Trump fires Jeff Sessions
-- Trump describes election results as win for Republicans
-- Democrats will control House for first time in eight years
-- Republicans consolidate hold on Senate
-- Political gridlock looms with split power in Congress
US Attorney General Jeff Sessions was fired by Donald Trump Wednesday, casting a cloud over the Russia investigation that has dogged the White House, a day after Republicans lost control over the lower house of Congress.
The move capped more than a year of bitter criticism by the president over his legal advisor's decision to recuse himself from the probe into Russian interference in the 2016 election, paving the way for the appointment of Special Counsel Robert Mueller.
In announcing the resignation in a tweet that thanked the former Alabama senator "for his service" -- Trump right away named as acting attorney general Sessions' chief of staff Matthew Whitaker.
That set off immediate alarm bells: Whitaker has been overtly critical of the broad scope granted to Mueller's team to probe beyond allegations Trump's campaign colluded with Russia in 2016, into other ties between Trump, his family and aides, and Russia -- an investigation the president calls a "witch hunt."

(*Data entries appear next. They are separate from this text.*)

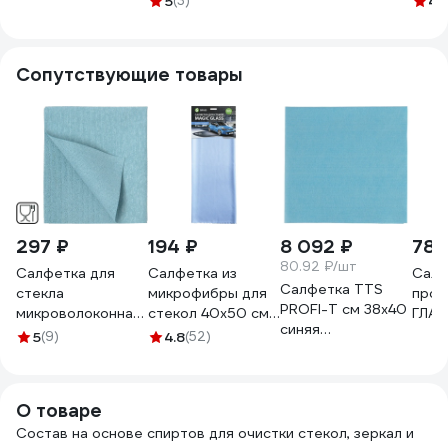
5
(3)
4.
202105
Shine systems 5 л
Спецсредство
Gloss
SS934
5/0006
SS82
Сопутствующие товары
297 ₽
194 ₽
8 092 ₽
78 
80.92 ₽/шт
Салфетка для
Салфетка из
Салф
Салфетка TTS
стекла
микрофибры для
прот
PROFI-T см 38х40
микроволоконная
стекол 40х50 см
ГЛАВ
синяя
ПУ HQ profiline
Grass Magic Glass
008 
5
(9)
4.8
(52)
ультратонкая для
35х40 см синяя
IT-0308
стекла и очков
73612
100 шт.
О товаре
TCH102029
Состав на основе спиртов для очистки стекол, зеркал и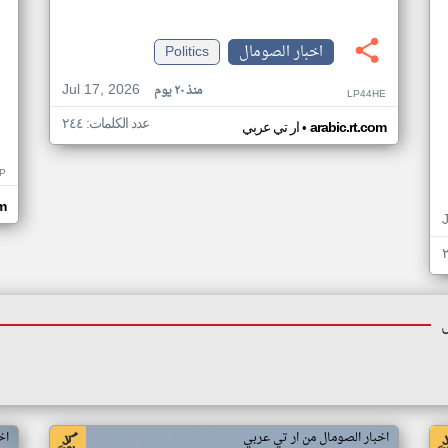
اخبار الصومال
Politics
Jul 17, 2026
منذ ٢٠ يوم
LP44HE
عدد الكلمات: ٢٤٤
•
arabic.rt.com
ار تي عربي
P
m
اخبار الصومال من ار تي عربي
اخ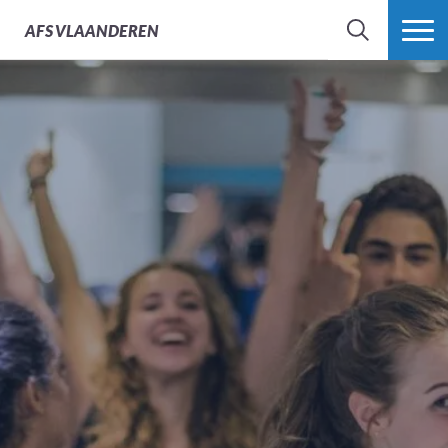
AFS
VLAANDEREN
ZOEK
MEER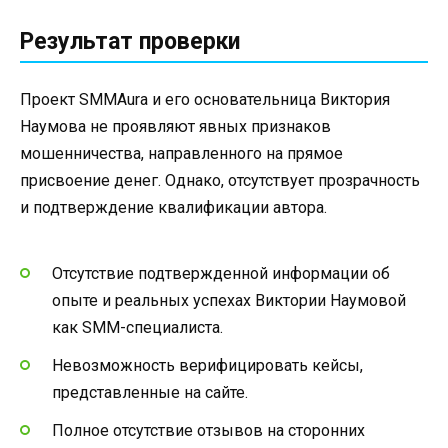
Результат проверки
Проект SMMAura и его основательница Виктория
Наумова не проявляют явных признаков
мошенничества, направленного на прямое
присвоение денег. Однако, отсутствует прозрачность
и подтверждение квалификации автора.
Отсутствие подтвержденной информации об
опыте и реальных успехах Виктории Наумовой
как SMM-специалиста.
Невозможность верифицировать кейсы,
представленные на сайте.
Полное отсутствие отзывов на сторонних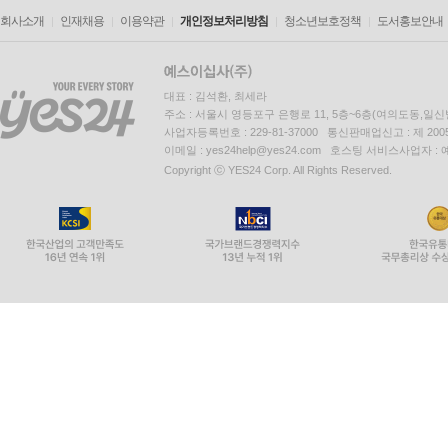
회사소개
인재채용
이용약관
개인정보처리방침
청소년보호정책
도서홍보안내
대표 : 김석환, 최세라
주소 : 서울시 영등포구 은행로 11, 5층~6층(여의도동,일신
사업자등록번호 : 229-81-37000 통신판매업신고 : 제 200
이메일 : yes24help@yes24.com 호스팅 서비스사업자 :
Copyright ⓒ YES24 Corp. All Rights Reserved.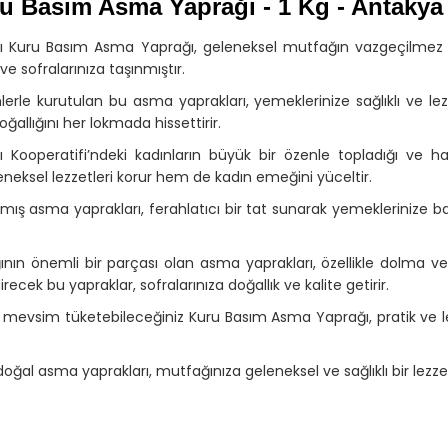
u Basım Asma Yaprağı - 1 Kg - Antakya 
adığı Kuru Basım Asma Yaprağı, geleneksel mutfağın vazgeçilmez l
 sofralarınıza taşınmıştır.
e kurutulan bu asma yaprakları, yemeklerinize sağlıklı ve lez
oğallığını her lokmada hissettirir.
Kooperatifi’ndeki kadınların büyük bir özenle topladığı ve ha
neksel lezzetleri korur hem de kadın emeğini yüceltir.
ış asma yaprakları, ferahlatıcı bir tat sunarak yemeklerinize b
n önemli bir parçası olan asma yaprakları, özellikle dolma ve 
ecek bu yapraklar, sofralarınıza doğallık ve kalite getirir.
r mevsim tüketebileceğiniz Kuru Basım Asma Yaprağı, pratik ve lez
doğal asma yaprakları, mutfağınıza geleneksel ve sağlıklı bir lezz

In an op-ed in August last year he publicly urged Deputy Attorney General Rod Rosenstein -- who oversees the probe -- to "limit the scope of his investigation to the four corners of the order appointing him special counsel."

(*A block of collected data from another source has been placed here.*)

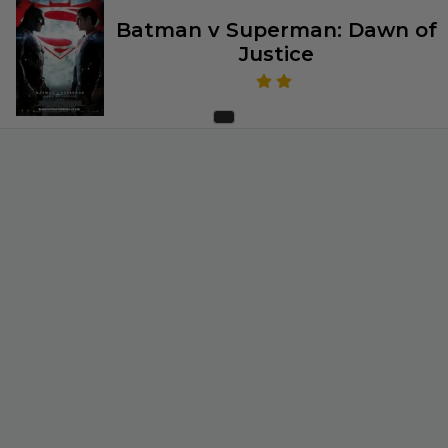
Batman v Superman: Dawn of
Justice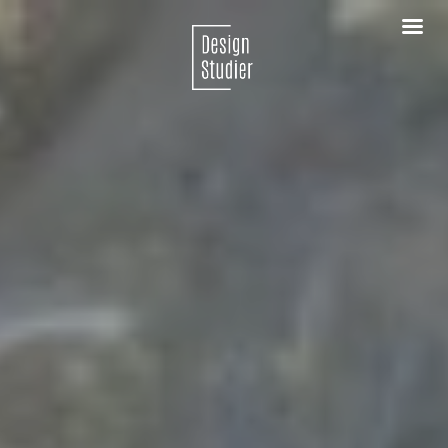
X
DER ER STADIG LEDIGE PLADSER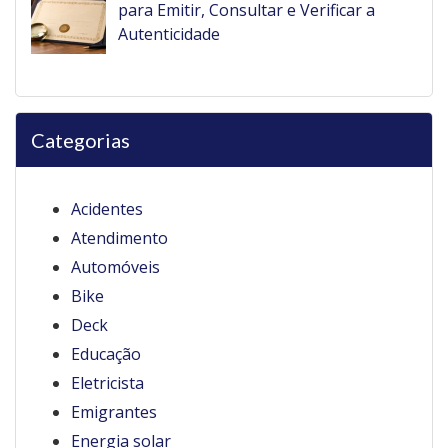
para Emitir, Consultar e Verificar a
Autenticidade
Categorias
Acidentes
Atendimento
Automóveis
Bike
Deck
Educação
Eletricista
Emigrantes
Energia solar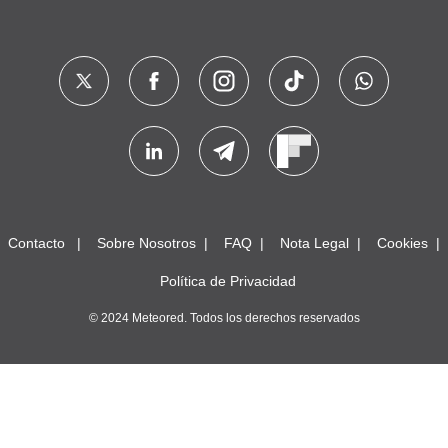
Contacto
Sobre Nosotros
FAQ
Nota Legal
Cookies
Política de Privacidad
© 2024 Meteored. Todos los derechos reservados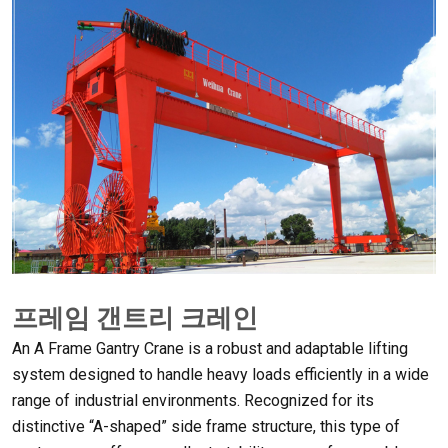
프레임 갠트리 크레인
An A Frame Gantry Crane is a robust and adaptable lifting
system designed to handle heavy loads efficiently in a wide
range of industrial environments
.
Recognized for its
distinctive “A-shaped” side frame structure
,
this type of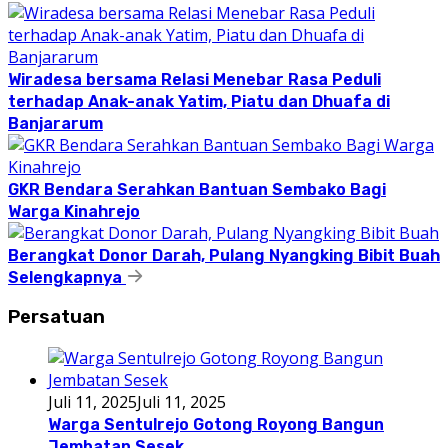
Wiradesa bersama Relasi Menebar Rasa Peduli
terhadap Anak-anak Yatim, Piatu dan Dhuafa di
Banjararum
GKR Bendara Serahkan Bantuan Sembako Bagi
Warga Kinahrejo
Berangkat Donor Darah, Pulang Nyangking Bibit Buah
Selengkapnya
Persatuan
Juli 11, 2025
Juli 11, 2025
Warga Sentulrejo Gotong Royong Bangun
Jembatan Sesek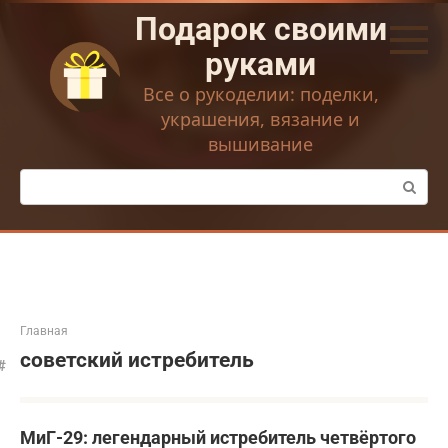
Перейти
Подарок своими
к
контенту
руками
Все о рукоделии: поделки,
украшения, вязание и
вышивание
Поиск:
Главная
советский истребитель
МиГ-29: легендарный истребитель четвёртого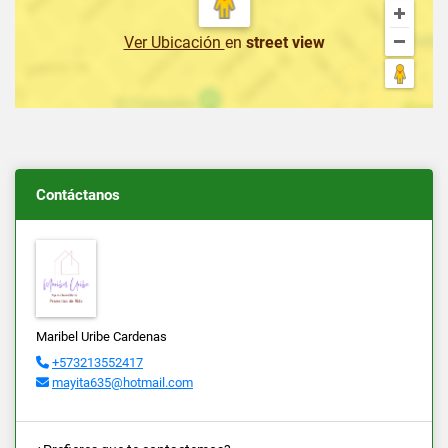
Ver Ubicación
en
street view
Contáctanos
Maribel Uribe Cardenas
+573213552417
mayita635@hotmail.com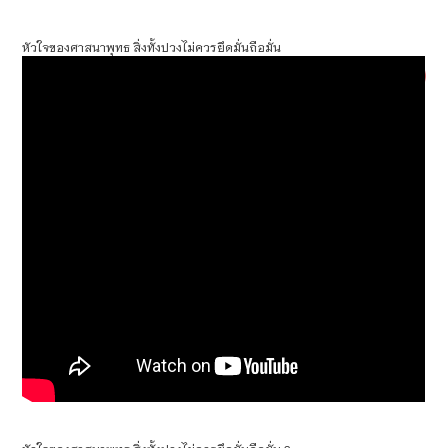
หัวใจของศาสนาพุทธ สิ่งทั้งปวงไม่ควรยึดมั่นถือมั่น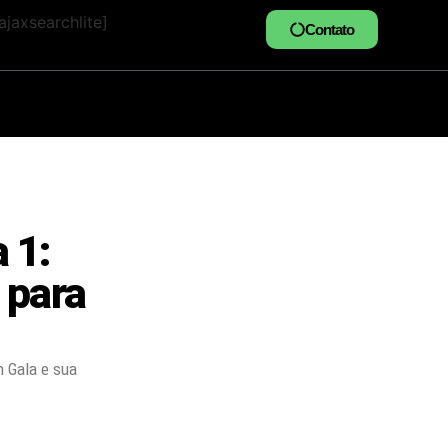
jaxsearchlite]
Contato
 1:
 para
 Gala e sua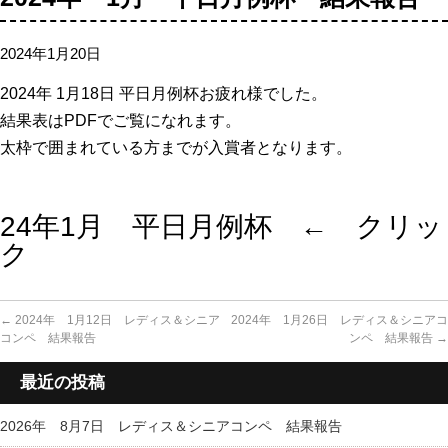
2024年1月20日
2024年 1月18日 平日月例杯お疲れ様でした。
結果表はPDFでご覧になれます。
太枠で囲まれている方までが入賞者となりま
す。
24年1月 平日月例杯 ← クリッ
ク
←
2024年 1月12日 レディス＆シニア
2024年 1月26日 レディス＆シニアコ
コンペ 結果報告
ンペ 結果報告
→
最近の投稿
2026年 8月7日 レディス＆シニアコンペ 結果報告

As acting attorney general, Whitaker now has the power to wrest oversight away from Rosenstein, and take charge himself.
Democratic Senate Minority Leader Chuck Schumer immediately called on Whitaker to recuse himself from the probe as his predecessor had.
Sessions was the first casualty of a cabinet shakeup that had been expected from Trump following the midterm elections. Sessions was the first US senator to back Trump's presidential run in 2016, giving the New York real estate billionaire credibility against a broad field of Republican stalwarts. The two were reportedly brought together by a shared wish to crack down on immigration.